Ali Larter’s storyline isn’t the only one where the powers of the characters involved make absolutely no sense with how the characters are acting. Officer Matt Parkman is supposedly psychic but is repeatedly caught off guard when characters betray him or do something unexpected. Shouldn’t it be impossible to surprise him?! The aforementioned Peter Petrelli supposedly has the ability to fly, but apparently needs his brother to carry him into the sky when he’s about to explode because he can’t do it by himself. The teaser for season two indicates that the other Petrelli (whose character traits bounce so all over the map I can’t even rationally write about him in this space) somehow survives a nuclear explosion even though nothing about his powers should lend him invulnerability. The Haitian has the ability to make people forget things but for some reason has to run away from the “Corporation” and be in fear of his life. Couldn’t he just make his pursuers forget they were supposed to be chasing him?
This points to a larger problem with the way in which Heroes is written: Plot inconsistencies don’t seem to be caught in advance through any sort of editing process and large segments of plot seem to disappear entirely. For example, during one series of episodes it is revealed that repeated exposure to the Haitian has made Mrs. Bennett develop a brain lesion which has drastically affected her ability to make new memories and retain old ones. While this is an interesting implication of the Haitian’s powers on its own merits, the writers also appeared to be using it to place an emotional wedge between Hayden Panettiere (Claire Bennett) and her father for authorizing the Haitian’s habitual use of his powers on Mrs. Bennett. However, as soon as the emotional void between Claire and her father was resolved the brain lesion apparently disappears, Mrs. Bennett acts normally again, and no explanation of what happened to the brain lesion is ever made.
This becomes particularly problematic when the writers forget that there are interesting questions raised by the use of their characters powers. In the first episode of the series, it is revealed that one character can predict future events through his artwork. Upon discovering this power, two other characters (Hiro and Ando) begin following instructions through a comic book drawn by the prognosticating painter in order to save a girl’s life who the comic predicts will be put in danger by a runaway truck. While following the comic book’s artwork to the scene of the future accident, Hiro and Ando spot the vehicle in question and attempt to flag it down while it is driving away causing it to swerve directly at the girl in the comic book.

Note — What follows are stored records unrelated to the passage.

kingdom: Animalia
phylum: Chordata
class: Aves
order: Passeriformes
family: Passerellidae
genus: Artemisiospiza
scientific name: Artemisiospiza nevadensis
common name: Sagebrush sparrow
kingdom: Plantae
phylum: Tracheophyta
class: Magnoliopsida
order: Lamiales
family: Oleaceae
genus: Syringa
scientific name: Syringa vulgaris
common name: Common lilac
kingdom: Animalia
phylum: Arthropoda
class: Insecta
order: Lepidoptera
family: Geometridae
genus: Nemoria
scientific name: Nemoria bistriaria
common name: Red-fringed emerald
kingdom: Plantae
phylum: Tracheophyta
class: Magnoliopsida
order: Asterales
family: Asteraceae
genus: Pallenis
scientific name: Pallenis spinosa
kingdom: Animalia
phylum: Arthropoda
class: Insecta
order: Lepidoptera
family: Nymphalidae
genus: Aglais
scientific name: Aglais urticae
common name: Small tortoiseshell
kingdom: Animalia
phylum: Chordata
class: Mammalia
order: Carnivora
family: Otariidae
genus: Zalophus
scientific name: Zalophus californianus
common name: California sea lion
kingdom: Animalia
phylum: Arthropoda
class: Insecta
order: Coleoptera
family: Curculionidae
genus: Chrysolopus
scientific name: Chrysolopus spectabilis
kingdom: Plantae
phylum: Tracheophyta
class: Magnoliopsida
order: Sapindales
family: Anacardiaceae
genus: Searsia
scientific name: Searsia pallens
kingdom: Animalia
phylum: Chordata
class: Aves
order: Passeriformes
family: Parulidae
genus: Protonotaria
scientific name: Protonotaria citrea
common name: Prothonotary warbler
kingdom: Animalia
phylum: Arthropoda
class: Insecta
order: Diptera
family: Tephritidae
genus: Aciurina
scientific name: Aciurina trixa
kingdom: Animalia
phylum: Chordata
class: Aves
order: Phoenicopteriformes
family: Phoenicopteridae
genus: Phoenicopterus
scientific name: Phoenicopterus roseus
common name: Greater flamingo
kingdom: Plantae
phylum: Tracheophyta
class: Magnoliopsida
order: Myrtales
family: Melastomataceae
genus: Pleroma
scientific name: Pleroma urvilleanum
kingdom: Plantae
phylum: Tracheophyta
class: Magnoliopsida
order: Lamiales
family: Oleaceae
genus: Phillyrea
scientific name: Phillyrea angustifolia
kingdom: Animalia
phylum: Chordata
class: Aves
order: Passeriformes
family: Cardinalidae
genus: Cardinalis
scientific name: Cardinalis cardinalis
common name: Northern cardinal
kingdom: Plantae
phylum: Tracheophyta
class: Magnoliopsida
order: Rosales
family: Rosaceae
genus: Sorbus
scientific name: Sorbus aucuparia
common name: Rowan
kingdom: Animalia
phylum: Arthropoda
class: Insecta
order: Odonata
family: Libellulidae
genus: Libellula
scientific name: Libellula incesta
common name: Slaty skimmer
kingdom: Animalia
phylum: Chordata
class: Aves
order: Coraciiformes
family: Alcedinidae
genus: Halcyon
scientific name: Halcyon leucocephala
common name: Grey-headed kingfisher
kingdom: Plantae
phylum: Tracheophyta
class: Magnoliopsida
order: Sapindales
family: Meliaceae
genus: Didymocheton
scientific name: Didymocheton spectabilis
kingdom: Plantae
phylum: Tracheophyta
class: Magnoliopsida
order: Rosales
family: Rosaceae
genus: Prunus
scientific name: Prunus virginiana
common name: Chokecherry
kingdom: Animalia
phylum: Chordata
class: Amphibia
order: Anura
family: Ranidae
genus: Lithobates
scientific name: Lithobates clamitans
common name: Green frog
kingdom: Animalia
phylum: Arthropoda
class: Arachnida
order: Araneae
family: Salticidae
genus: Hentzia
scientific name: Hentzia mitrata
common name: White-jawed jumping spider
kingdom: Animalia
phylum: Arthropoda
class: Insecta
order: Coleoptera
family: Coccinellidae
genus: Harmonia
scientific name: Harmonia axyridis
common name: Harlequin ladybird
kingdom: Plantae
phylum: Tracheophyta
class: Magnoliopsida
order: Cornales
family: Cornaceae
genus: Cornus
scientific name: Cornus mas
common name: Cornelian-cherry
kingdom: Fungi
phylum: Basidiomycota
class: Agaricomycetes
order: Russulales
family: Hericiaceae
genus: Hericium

As a result, it’s questionable whether the artist’s work actually predicts the future or whether Hiro and Ando’s belief that the comic book told the future made the events in the comic take place; after all the truck would never have threatened its potential victim’s life at all if Hiro and Ando hadn’t arrived at the scene comic book in hand. For the entirety of the first season I kept waiting for this issue to get addressed because it would be very interesting indeed to explore whether the artist is seeing the future or creating it. Whole plot lines could have been developed about the nature of free will and constructed reality. Somehow the writers of the television show never managed to get there, killing off the artist and leaving the viewer with little to no explanation of the actual implications of his powers.
Similarly, the writers missed another golden opportunity with another character who could be described as a “shapeshifter.” In one episode, it is suggested that the shapeshifter’s “default look” (predictably, a hot woman) isn’t the way that the shapeshifter usually looks. In fact, given how much the shapeshifter seems to eat on the show, she might be larger than a Macy’s Day Parade balloon. All of this is forgotten in a later episode when the shapeshifter is knocked unconscious and the images she generated disappears only to turn her back into the same familiar hot woman. So much for finding out that the shapeshifter really looks like the sort of “alternative beauty” that not even the Suicide Girls would showcase.
(As a side point, the concept of a “shapeshifter” has always annoyed me; after all, in order to copy another person’s appearance you’d have to have a very good idea of what they looked like to get all the details right. Time after time in movies and television shows, shapeshifters are able to instantly replicate the exact features of anyone they’ve seen even once accurately enough to fool all their friends and loved ones. They even manage to copy their mannerisms. I’m just stunned I’ve never seen a movie where a shapeshifter gets caught as an imposter because they continue to use their right hand and the person they’re copying is left handed. That’s all I’m saying.)